On Coming From a Small College
I am from a small liberal arts college in Minnesota. When people ask the classic question of what school I graduated from, I usually leave it at that, because after graduating and moving to DC for several gap years, I soon realized that for people from the coasts, the concept of what and where Minnesota is can be confusing enough. So while considering WUSM, I was a bit nervous about whether this school would be the fit for me. A large majority of the students come from the top universities in the country with environments very different than my own. Yet I have found that this class is full of wonderful (and freakishly smart) people whom I can’t imagine going through this experience without. Despite going to class in a lecture hall full of 120+ other students (where the max I have ever experienced before was 30), I never felt like an anonymous face in a crowd and there are always a number of classmates I can turn to for help. I believe that the closeness of the medical school class is one of the greatest strengths of WUSM. Also, like your small college, everyone here knows everything about each other’s happenings, so you will soon feel right at home.
— Anna T., M1
On Coming From a Large University
At WUSM you will notice that many positives carry over from what you had at a large university.
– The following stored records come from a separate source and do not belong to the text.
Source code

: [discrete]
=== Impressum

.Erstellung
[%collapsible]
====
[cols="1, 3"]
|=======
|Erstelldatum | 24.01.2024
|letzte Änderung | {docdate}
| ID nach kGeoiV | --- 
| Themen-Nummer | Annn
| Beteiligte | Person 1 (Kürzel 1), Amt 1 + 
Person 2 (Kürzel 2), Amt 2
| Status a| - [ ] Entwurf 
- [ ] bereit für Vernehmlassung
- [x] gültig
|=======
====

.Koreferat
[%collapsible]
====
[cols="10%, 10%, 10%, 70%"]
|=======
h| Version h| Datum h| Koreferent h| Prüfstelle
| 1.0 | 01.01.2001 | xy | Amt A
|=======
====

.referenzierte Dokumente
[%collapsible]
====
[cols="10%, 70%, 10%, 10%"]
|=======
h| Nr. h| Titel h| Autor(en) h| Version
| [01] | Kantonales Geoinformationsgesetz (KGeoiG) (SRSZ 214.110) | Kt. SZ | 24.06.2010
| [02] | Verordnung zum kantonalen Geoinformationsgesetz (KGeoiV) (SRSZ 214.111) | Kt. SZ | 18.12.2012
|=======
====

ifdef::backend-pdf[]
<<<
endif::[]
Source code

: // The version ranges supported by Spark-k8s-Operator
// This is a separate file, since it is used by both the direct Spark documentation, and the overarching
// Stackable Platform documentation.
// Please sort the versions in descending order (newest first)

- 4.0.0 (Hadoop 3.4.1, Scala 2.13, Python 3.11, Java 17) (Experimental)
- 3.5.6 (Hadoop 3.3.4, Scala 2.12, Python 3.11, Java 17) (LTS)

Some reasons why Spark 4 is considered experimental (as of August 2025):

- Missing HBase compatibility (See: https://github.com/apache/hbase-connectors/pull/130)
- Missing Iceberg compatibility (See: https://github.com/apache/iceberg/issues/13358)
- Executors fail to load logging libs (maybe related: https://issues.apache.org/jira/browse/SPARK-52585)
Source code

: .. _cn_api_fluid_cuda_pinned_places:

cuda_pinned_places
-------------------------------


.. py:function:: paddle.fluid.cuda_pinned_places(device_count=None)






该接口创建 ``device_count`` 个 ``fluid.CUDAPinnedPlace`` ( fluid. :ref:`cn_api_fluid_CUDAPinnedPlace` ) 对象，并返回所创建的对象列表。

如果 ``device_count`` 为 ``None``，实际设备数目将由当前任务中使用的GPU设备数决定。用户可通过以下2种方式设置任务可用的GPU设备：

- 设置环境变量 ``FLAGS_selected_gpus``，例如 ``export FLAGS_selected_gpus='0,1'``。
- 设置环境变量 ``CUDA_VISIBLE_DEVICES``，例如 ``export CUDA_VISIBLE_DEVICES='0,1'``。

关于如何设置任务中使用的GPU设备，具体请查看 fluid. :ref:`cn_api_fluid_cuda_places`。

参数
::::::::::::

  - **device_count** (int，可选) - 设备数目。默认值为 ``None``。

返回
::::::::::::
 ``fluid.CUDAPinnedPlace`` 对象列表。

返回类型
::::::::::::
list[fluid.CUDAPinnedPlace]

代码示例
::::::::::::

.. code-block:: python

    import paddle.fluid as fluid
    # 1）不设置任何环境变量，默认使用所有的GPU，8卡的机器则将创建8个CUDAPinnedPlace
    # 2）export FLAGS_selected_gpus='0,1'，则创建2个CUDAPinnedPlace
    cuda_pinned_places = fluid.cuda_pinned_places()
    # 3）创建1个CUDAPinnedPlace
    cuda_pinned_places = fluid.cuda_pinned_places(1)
There are world-renowned professors teaching the curriculum, extensive opportunities for research, clubs outside of class and incredible resources for student life. You also will notice that the negatives of a large university have vanished; no more 600-person chemistry classes! Yay! There also will not be a 20-minute line to get lunch! The cafes and lunch spots are easy to peruse, and there is no pressure from the cashier to say your order in three seconds. Overall, WUSM is a perfect mix of a small cohort within an expansive health care system. You will feel comfortable with your classmates and have the care and attention you need, all while in a hospital large enough to get lost in.
— Will G., M1
On Being a Non-Science Major
Coming in with a degree in music, I was slightly concerned that I would lag behind my classmates with science degrees. Don’t worry. WUSM makes the transition very manageable. You will learn everything you need to know in medical school. A vast majority of the information is new to everyone so you won’t really feel behind because you were a non-science major. Sure, others may have more of a background in some of courses, but everyone will have weaknesses. Some topics might come easier to you than they do for others. Just be yourself and enjoy the experience!
— Josh M., M1
On Gap Year(s)
As “non-traditional” application routes become more traditional, it’s important to think about the pros and cons of taking a gap year (or several) before medical school. After undergrad, I spent one year as a neuroscience research lab manager and two years working at a Federally Qualified Health Center. These have been some of my most impactful experiences, both in things I can put on paper and things I cannot. I got a couple of publications and experiences to write about in essays, but more importantly, I interacted firsthand with patients and doctors in a health care setting. It provided a foundation of experience from which I can now build upon and has shaped how I interact with medicine. Of course, spending three years out of a classroom setting comes with some consequences. Not only do I sometimes feel old compared with my classmates, but it took me a few weeks to adjust back into “school mode” and remember that work no longer ends at 5 p.m. Luckily, WUSM’s academic schedule is set up so that there is a fairly long period before the first set of exams happen, giving students ample time to re-acclimate. Faculty members and TAs also are more than happy to help establish study habits at any time. In retrospect, those years I took off will be some of the most important of my career, and I definitely made the right decision.
— Curtis A., M1
On Coming Directly from College
Congratulations on graduating college and directly entering 17th grade! The first year of medical school is very similar to college, as you busy yourself with classes, exams and extracurricular activities. Around half the class will have just graduated and will be your age, so you have buddies who share similar experiences. Thus, the transition is fairly simple and straightforward. You will also soon realize that the other half of the class is older, more experienced and seasoned. They are very cool to get to know and talk to. Just don’t ask how old they are or complain that you are getting old. In conclusion, first year is going to be great even if you have just come directly from college. No looking back now! (And who wants to look back at their pre-med days?)
— I-Ling C., M1
On Being a Wash U Grad
After four years as an undergraduate at Washington University, St. Louis hasn’t lost its charm. In fact, the idea that I’ve spent some of my most formative years here, interacting with the community and the city, gives me tremendous pride and ownership for a place I’ve come to know as a second home. Now as a WUSM student, however, I see even more profoundly that St. Louis, including its people, cultures, history and future trajectory, lie vastly beyond the scope of my college experience, and it makes me excited to learn more. Your undergraduate experience here will make you a great resource for your classmates who are new transplants, but your journey as a WUSM student will be unprecedented and full of discoveries. Your mileage may differ, but in my experience as a returning Washington University student, familiarity breeds content. And the best part — you will definitely be greeted by friends, old and new, all around town.